Please write out every record exactly, but keep any images out of it.

> **LISTED ENTRIES**:

┌──

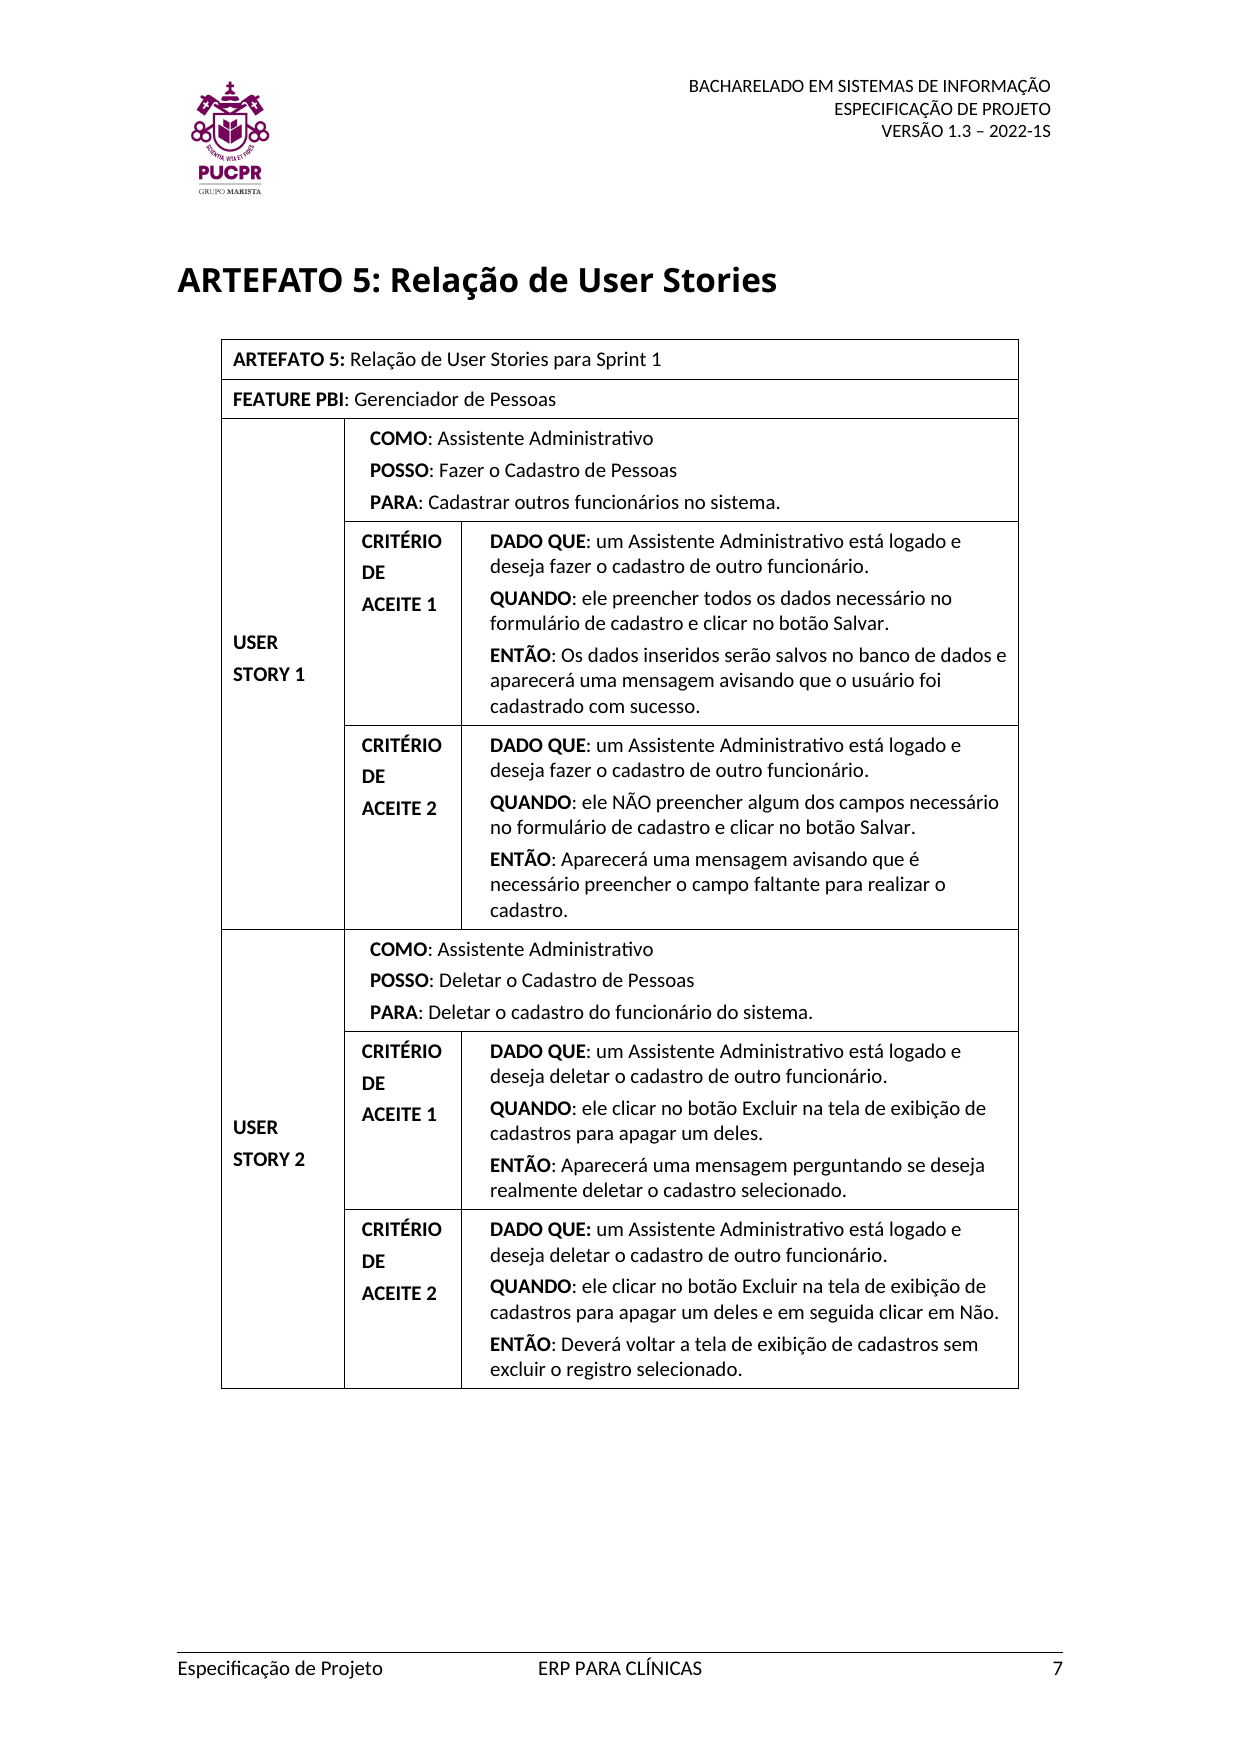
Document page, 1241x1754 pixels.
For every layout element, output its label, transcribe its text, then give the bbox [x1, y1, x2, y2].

table_cell DADO QUE: um Assistente Administrativo está logado e deseja deletar o cadastro de outro funcionário. QUANDO: ele clicar no botão Excluir na tela de exibição de cadastros para apagar um deles e em seguida clicar em Não. ENTÃO: Deverá voltar a tela de exibição de cadastros sem excluir o registro selecionado. [462, 1210, 1018, 1388]
table_cell COMO: Assistente Administrativo POSSO: Fazer o Cadastro de Pessoas PARA: Cadastrar outros funcionários no sistema. [345, 419, 1018, 521]
table_cell DADO QUE: um Assistente Administrativo está logado e deseja fazer o cadastro de outro funcionário. QUANDO: ele preencher todos os dados necessário no formulário de cadastro e clicar no botão Salvar. ENTÃO: Os dados inseridos serão salvos no banco de dados e aparecerá uma mensagem avisando que o usuário foi cadastrado com sucesso. [462, 522, 1018, 724]
picture [188, 73, 271, 202]
table_cell USER STORY 2 [222, 930, 344, 1388]
table_cell CRITÉRIO DE ACEITE 1 [345, 1032, 461, 1209]
table_cell CRITÉRIO DE ACEITE 2 [345, 726, 461, 928]
table_cell FEATURE PBI: Gerenciador de Pessoas [222, 380, 1018, 418]
table_cell COMO: Assistente Administrativo POSSO: Deletar o Cadastro de Pessoas PARA: Deletar o cadastro do funcionário do sistema. [345, 930, 1018, 1031]
table_header ARTEFATO 5: Relação de User Stories para Sprint 1 [222, 340, 1018, 379]
table_cell CRITÉRIO DE ACEITE 2 [345, 1210, 461, 1388]
table_cell DADO QUE: um Assistente Administrativo está logado e deseja deletar o cadastro de outro funcionário. QUANDO: ele clicar no botão Excluir na tela de exibição de cadastros para apagar um deles. ENTÃO: Aparecerá uma mensagem perguntando se deseja realmente deletar o cadastro selecionado. [462, 1032, 1018, 1209]
subtitle ARTEFATO 5: Relação de User Stories [177, 257, 1063, 302]
table_cell CRITÉRIO DE ACEITE 1 [345, 522, 461, 724]
table_cell USER STORY 1 [222, 419, 344, 928]
table_cell DADO QUE: um Assistente Administrativo está logado e deseja fazer o cadastro de outro funcionário. QUANDO: ele NÃO preencher algum dos campos necessário no formulário de cadastro e clicar no botão Salvar. ENTÃO: Aparecerá uma mensagem avisando que é necessário preencher o campo faltante para realizar o cadastro. [462, 726, 1018, 928]
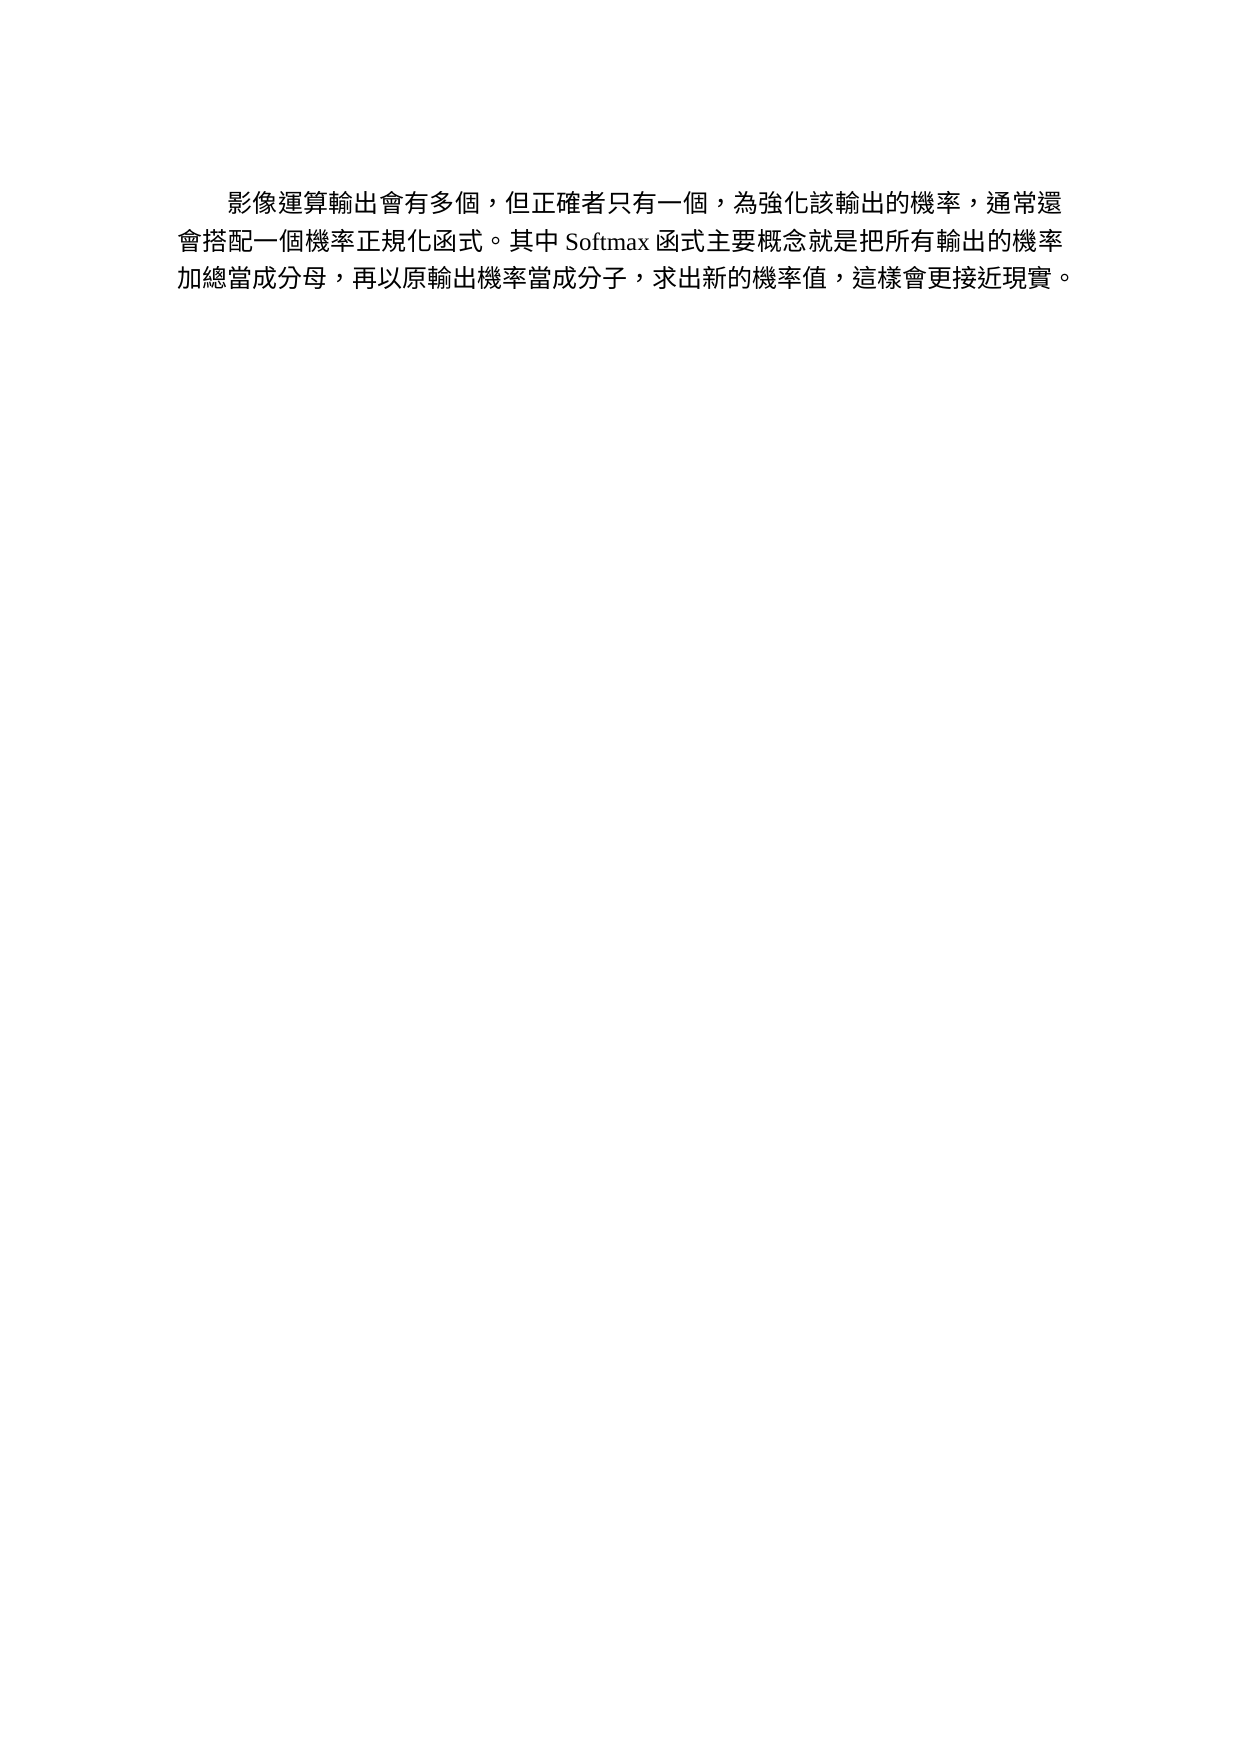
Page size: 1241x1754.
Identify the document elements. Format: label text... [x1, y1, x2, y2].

text 影像運算輸出會有多個，但正確者只有一個，為強化該輸出的機率，通常還會搭配一個機率正規化函式。其中Softmax函式主要概念就是把所有輸出的機率加總當成分母，再以原輸出機率當成分子，求出新的機率值，這樣會更接近現實。 [177, 183, 1063, 296]
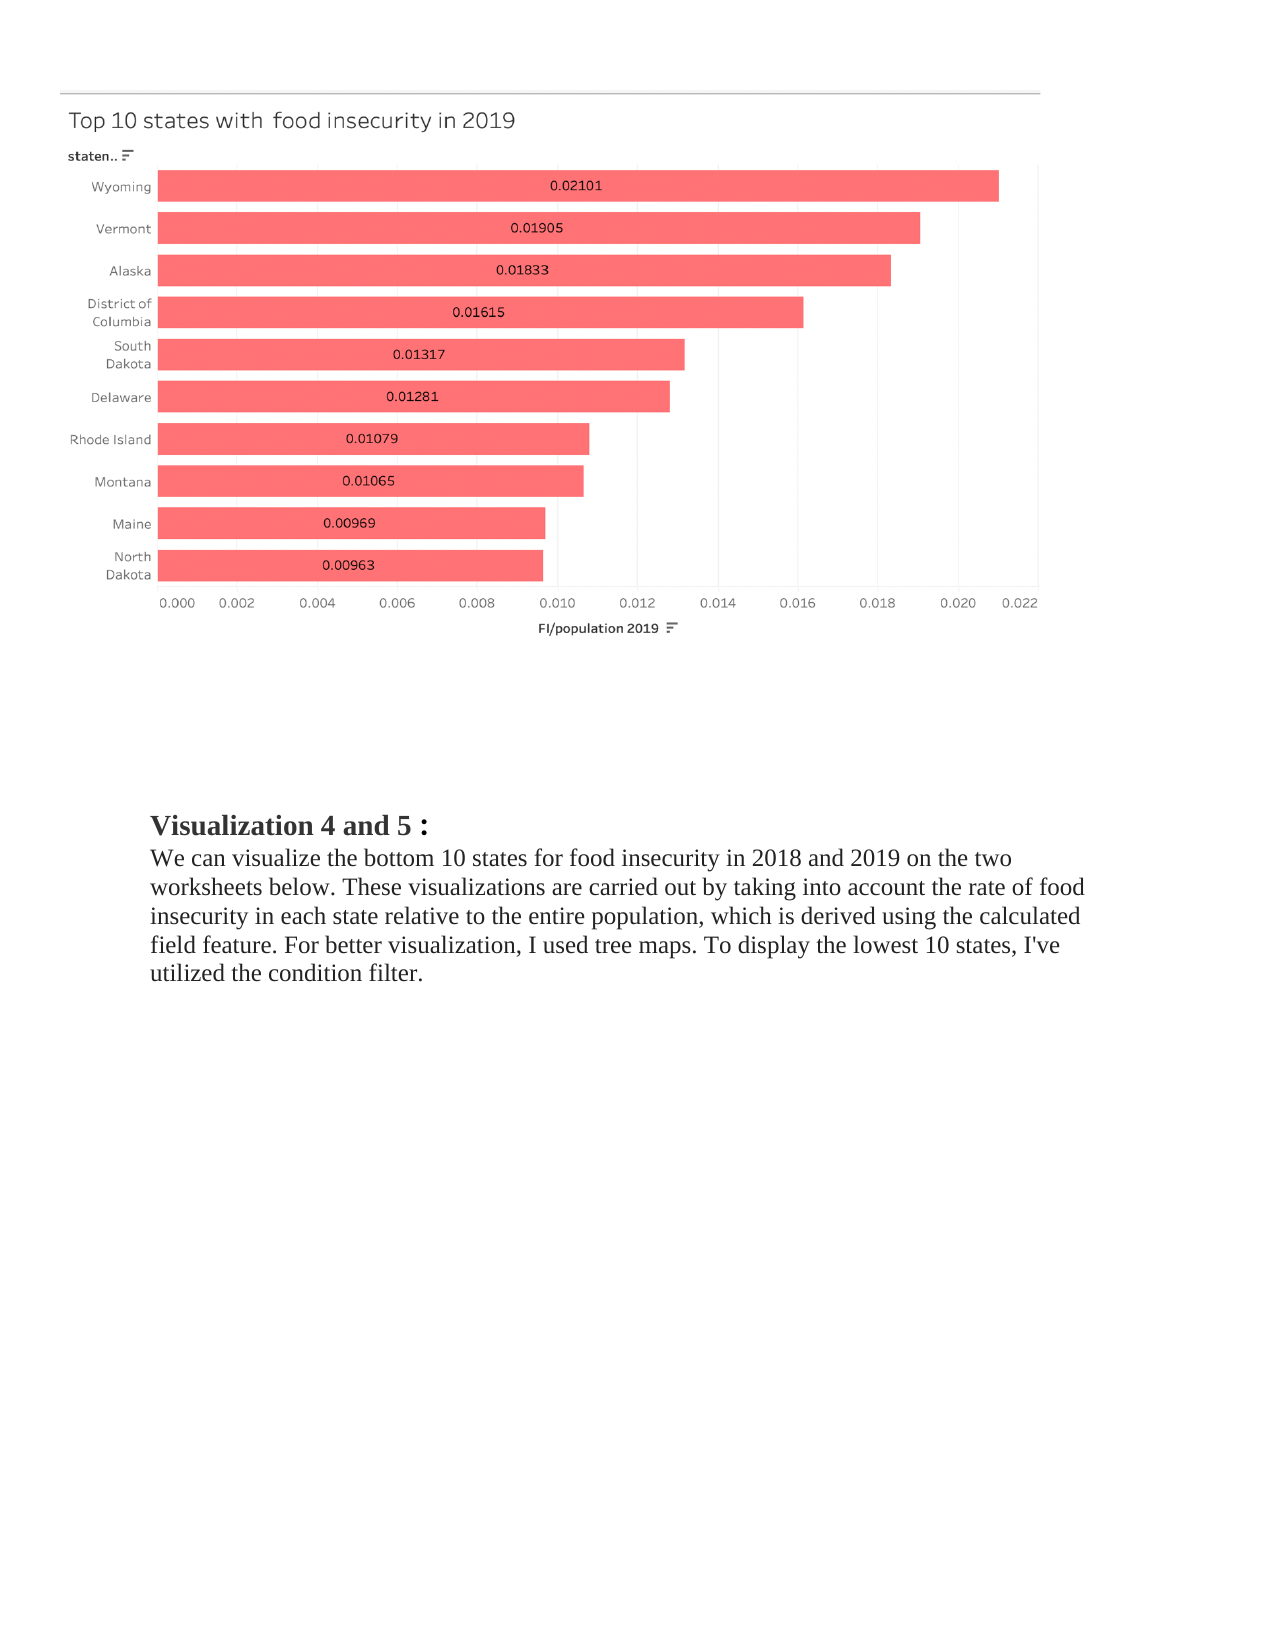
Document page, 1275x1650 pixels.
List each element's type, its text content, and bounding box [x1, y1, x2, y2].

text We can visualize the bottom 10 states for food insecurity in 2018 and 2019 on the two worksheets below. These visualizations are carried out by taking into account the rate of food insecurity in each state relative to the entire population, which is derived using the calculated field feature. For better visualization, I used tree maps. To display the lowest 10 states, I've utilized the condition filter. [150, 843, 1125, 987]
picture [60, 90, 1041, 681]
text Visualization 4 and 5 : [150, 803, 1125, 843]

└──

> **ANSWER TO THIS EXERCISE**:
Document page, 1241x1754 pixels.
For every layout element, output its label, transcribe its text, then give the bbox [x1, y1, x2, y2].

table_cell DADO QUE: um Assistente Administrativo está logado e deseja deletar o cadastro de outro funcionário. QUANDO: ele clicar no botão Excluir na tela de exibição de cadastros para apagar um deles e em seguida clicar em Não. ENTÃO: Deverá voltar a tela de exibição de cadastros sem excluir o registro selecionado. [462, 1210, 1018, 1388]
table_cell COMO: Assistente Administrativo POSSO: Fazer o Cadastro de Pessoas PARA: Cadastrar outros funcionários no sistema. [345, 419, 1018, 521]
table_cell DADO QUE: um Assistente Administrativo está logado e deseja fazer o cadastro de outro funcionário. QUANDO: ele preencher todos os dados necessário no formulário de cadastro e clicar no botão Salvar. ENTÃO: Os dados inseridos serão salvos no banco de dados e aparecerá uma mensagem avisando que o usuário foi cadastrado com sucesso. [462, 522, 1018, 724]
picture [188, 73, 271, 202]
table_cell USER STORY 2 [222, 930, 344, 1388]
table_cell CRITÉRIO DE ACEITE 1 [345, 1032, 461, 1209]
table_cell CRITÉRIO DE ACEITE 2 [345, 726, 461, 928]
table_cell FEATURE PBI: Gerenciador de Pessoas [222, 380, 1018, 418]
table_cell COMO: Assistente Administrativo POSSO: Deletar o Cadastro de Pessoas PARA: Deletar o cadastro do funcionário do sistema. [345, 930, 1018, 1031]
table_header ARTEFATO 5: Relação de User Stories para Sprint 1 [222, 340, 1018, 379]
table_cell CRITÉRIO DE ACEITE 2 [345, 1210, 461, 1388]
table_cell DADO QUE: um Assistente Administrativo está logado e deseja deletar o cadastro de outro funcionário. QUANDO: ele clicar no botão Excluir na tela de exibição de cadastros para apagar um deles. ENTÃO: Aparecerá uma mensagem perguntando se deseja realmente deletar o cadastro selecionado. [462, 1032, 1018, 1209]
subtitle ARTEFATO 5: Relação de User Stories [177, 257, 1063, 302]
table_cell CRITÉRIO DE ACEITE 1 [345, 522, 461, 724]
table_cell USER STORY 1 [222, 419, 344, 928]
table_cell DADO QUE: um Assistente Administrativo está logado e deseja fazer o cadastro de outro funcionário. QUANDO: ele NÃO preencher algum dos campos necessário no formulário de cadastro e clicar no botão Salvar. ENTÃO: Aparecerá uma mensagem avisando que é necessário preencher o campo faltante para realizar o cadastro. [462, 726, 1018, 928]
Page size: 1241x1754.
Identify the document elements. Format: label text... [x1, y1, x2, y2].

text 影像運算輸出會有多個，但正確者只有一個，為強化該輸出的機率，通常還會搭配一個機率正規化函式。其中Softmax函式主要概念就是把所有輸出的機率加總當成分母，再以原輸出機率當成分子，求出新的機率值，這樣會更接近現實。 [177, 183, 1063, 296]
Document page, 1275x1650 pixels.
List each element's type, its text content, and bounding box [x1, y1, x2, y2].

text We can visualize the bottom 10 states for food insecurity in 2018 and 2019 on the two worksheets below. These visualizations are carried out by taking into account the rate of food insecurity in each state relative to the entire population, which is derived using the calculated field feature. For better visualization, I used tree maps. To display the lowest 10 states, I've utilized the condition filter. [150, 843, 1125, 987]
picture [60, 90, 1041, 681]
text Visualization 4 and 5 : [150, 803, 1125, 843]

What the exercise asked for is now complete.